WHAT THIS TASK INVOLVES = Format every line of the rows below as a JSON list of strings, one string per line. Leave out blank lines and the picture lines.

(Collection entries)
⁂
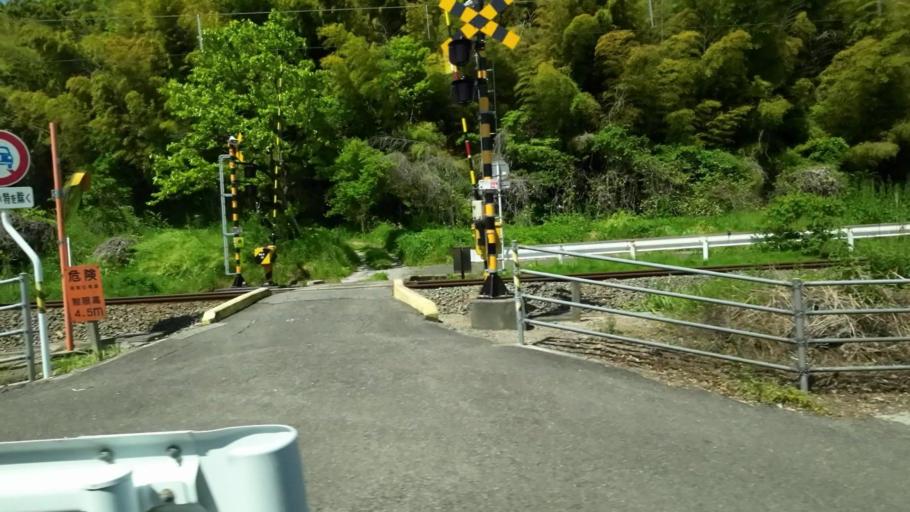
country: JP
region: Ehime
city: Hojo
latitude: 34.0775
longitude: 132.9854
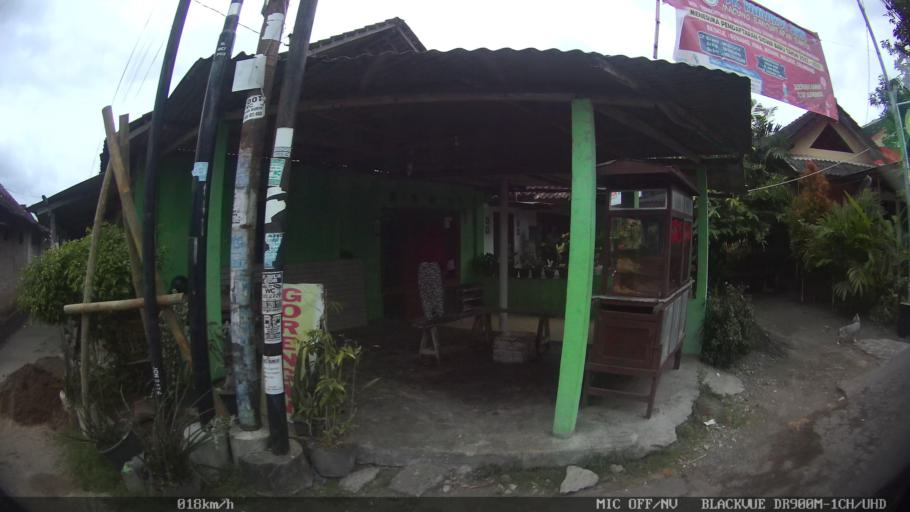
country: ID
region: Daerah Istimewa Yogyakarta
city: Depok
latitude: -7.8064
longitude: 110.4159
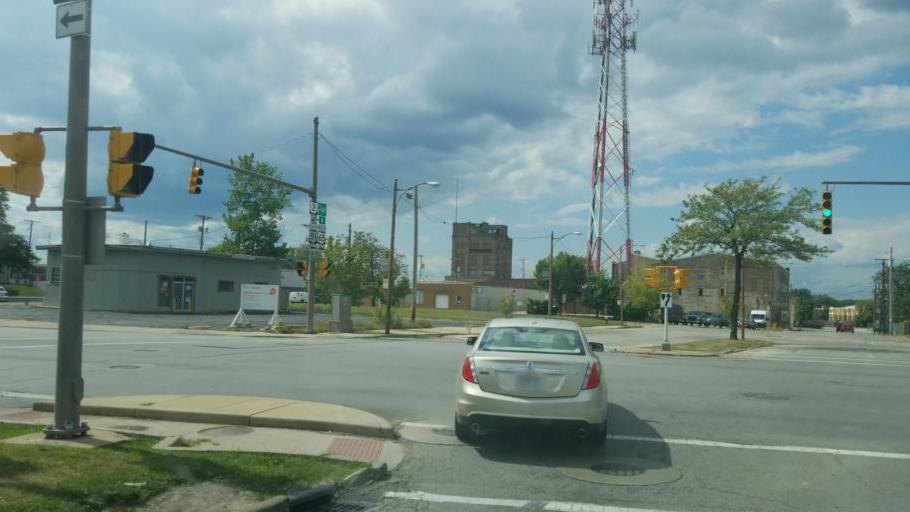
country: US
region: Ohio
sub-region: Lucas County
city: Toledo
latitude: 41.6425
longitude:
⁂
WORKED ANSWER =
[
  "country: JP",
  "region: Ehime",
  "city: Hojo",
  "latitude: 34.0775",
  "longitude: 132.9854",
  "country: ID",
  "region: Daerah Istimewa Yogyakarta",
  "city: Depok",
  "latitude: -7.8064",
  "longitude: 110.4159",
  "country: US",
  "region: Ohio",
  "sub-region: Lucas County",
  "city: Toledo",
  "latitude: 41.6425",
  "longitude:"
]